During the later stages of development, we realized that our visual feedback was insufficient, prompting us to incorporate additional visual effects. It was Steve Escalante, representing our publisher Versus Evil that suggested we use our dice art as inspiration for visual effects. The dice art – created by Asia – contains a lot of animals and beautiful designs, so we try to capture that in the effects. 

Here is a breakdown of an effect for our Magician character:

A simple animation is created in Photoshop frame-by-frame. This method is used for nearly all of the effects, including dust, explosions, and flames. We believe this gives our effects a unique look that is consistent with the rest of the art style. While this process can be time-consuming, we maximize efficiency by reusing these animations in various contexts. For example, a dust cloud animation can be repurposed as a puff of smoke or a poisonous cloud.
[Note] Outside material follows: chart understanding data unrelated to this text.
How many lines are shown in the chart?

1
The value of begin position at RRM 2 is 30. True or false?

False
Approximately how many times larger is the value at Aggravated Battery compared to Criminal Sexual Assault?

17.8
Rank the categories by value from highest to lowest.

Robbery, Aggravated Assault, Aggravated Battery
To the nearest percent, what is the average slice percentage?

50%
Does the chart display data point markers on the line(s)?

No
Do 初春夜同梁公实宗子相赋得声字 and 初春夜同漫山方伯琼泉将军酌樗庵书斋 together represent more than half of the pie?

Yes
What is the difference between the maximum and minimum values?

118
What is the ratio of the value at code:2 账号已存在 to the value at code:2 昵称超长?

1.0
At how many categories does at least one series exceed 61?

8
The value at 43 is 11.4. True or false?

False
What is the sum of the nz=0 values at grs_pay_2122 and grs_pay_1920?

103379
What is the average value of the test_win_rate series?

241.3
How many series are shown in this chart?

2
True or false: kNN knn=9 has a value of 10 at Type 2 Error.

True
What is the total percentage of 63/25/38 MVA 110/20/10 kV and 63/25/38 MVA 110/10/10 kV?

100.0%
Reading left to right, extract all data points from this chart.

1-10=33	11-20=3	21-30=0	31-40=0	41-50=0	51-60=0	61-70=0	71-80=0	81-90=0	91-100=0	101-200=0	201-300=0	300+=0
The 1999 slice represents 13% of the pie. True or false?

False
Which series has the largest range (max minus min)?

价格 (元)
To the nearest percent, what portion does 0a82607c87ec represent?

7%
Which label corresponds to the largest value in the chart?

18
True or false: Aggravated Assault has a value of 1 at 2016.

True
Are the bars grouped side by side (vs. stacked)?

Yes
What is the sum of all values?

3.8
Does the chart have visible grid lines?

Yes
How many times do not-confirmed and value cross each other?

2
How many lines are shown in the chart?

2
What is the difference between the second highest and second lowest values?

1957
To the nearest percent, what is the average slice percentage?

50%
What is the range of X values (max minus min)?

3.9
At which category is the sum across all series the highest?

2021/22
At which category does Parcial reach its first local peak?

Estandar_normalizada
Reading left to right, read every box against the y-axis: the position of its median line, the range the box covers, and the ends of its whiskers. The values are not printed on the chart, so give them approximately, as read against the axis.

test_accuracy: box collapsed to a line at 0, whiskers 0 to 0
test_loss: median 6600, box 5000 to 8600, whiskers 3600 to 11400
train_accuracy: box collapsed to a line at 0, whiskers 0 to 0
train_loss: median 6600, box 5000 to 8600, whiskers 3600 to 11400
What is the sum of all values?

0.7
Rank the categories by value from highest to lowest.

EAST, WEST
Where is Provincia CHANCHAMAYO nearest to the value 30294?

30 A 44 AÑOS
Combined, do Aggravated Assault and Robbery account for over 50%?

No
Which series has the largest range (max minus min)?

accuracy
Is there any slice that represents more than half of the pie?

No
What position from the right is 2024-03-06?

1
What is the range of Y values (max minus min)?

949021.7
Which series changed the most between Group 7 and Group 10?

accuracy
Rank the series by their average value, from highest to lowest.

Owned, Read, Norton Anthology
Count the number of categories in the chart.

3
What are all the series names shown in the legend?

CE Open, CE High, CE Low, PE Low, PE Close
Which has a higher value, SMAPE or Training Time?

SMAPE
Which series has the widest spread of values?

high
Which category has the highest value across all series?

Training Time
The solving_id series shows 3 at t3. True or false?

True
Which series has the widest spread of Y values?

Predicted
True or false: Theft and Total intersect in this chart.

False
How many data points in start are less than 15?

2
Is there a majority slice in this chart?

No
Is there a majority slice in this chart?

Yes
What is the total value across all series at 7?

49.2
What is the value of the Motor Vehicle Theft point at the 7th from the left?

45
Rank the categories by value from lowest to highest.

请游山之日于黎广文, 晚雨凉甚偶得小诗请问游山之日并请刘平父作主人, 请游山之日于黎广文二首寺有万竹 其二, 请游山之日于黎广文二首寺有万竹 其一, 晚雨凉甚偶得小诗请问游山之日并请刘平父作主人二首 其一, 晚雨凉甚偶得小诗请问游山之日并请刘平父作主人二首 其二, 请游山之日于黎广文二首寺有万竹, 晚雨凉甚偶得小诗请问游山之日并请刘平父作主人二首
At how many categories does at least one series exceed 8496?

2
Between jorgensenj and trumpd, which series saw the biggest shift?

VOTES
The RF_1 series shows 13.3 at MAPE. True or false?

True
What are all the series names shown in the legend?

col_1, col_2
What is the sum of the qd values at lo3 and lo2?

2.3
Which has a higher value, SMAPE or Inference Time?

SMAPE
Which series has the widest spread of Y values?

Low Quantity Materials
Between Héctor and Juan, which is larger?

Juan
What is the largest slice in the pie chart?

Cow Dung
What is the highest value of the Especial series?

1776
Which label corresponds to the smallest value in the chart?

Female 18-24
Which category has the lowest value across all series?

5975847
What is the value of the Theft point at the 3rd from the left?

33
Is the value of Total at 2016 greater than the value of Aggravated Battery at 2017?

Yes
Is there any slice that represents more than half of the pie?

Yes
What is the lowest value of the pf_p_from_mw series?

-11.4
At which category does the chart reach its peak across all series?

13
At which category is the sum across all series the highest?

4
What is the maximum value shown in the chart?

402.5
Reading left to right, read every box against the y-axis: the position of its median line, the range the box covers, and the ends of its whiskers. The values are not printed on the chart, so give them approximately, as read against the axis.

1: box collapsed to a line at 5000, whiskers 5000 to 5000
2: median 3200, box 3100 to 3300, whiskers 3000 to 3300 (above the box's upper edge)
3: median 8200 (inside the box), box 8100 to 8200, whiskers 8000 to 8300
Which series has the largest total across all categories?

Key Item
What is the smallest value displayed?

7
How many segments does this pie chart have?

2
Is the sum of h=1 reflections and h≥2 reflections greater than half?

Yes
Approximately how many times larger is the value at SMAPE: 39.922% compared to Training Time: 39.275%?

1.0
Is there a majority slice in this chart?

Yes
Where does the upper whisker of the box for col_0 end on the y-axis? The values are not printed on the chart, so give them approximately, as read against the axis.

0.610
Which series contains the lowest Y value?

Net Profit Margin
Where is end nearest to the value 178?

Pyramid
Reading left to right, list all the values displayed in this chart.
The frames are then brought into After Effects and adjusted to fit the desired look. We’ve outlined some of the common effects used in the video. 

Once we’re happy with the look, the frames are exported, put into sprite sheets, and brought into Unity 3D. We make small adjustments to color, transparency, and size in Unity to make the effects look nice with the rest of the assets. 


The environments were inspired by the wilderness of Northern Ontario, particularly in the autumn. We took thousands of reference pictures across many Provincial Parks in Ontario for reference. The atmosphere found within these forests is truly magical, and our aim was to imbue our game with a glimpse of that captivating essence. 

A. Y. Jackson Park in the fall, Northern Ontario

The environments were created by combining different forest layers to achieve the look in the game. While the number of layers may appear abundant, they serve a purpose by creating captivating parallax effects during key moments in the gameplay, making the effort worthwhile. Here is a breakdown of the layers in one of our combat scenes:


Piotr: Making UI with 3D and 2D elements work. At first, we stacked cameras with different renderers on top of each other, and the whole system was built around it. Sometime later we had to upgrade Unity to accommodate porting and the whole feature was removed. We had to rebuild the UI entirely from scratch, which proved to be a daunting process in the midst of development, consuming a significant amount of time.

To address this setback, we wrote new shaders specifically designed to render 3D elements. Additionally, we opted for a unified lighting approach, utilizing one type of lighting for all elements of our project.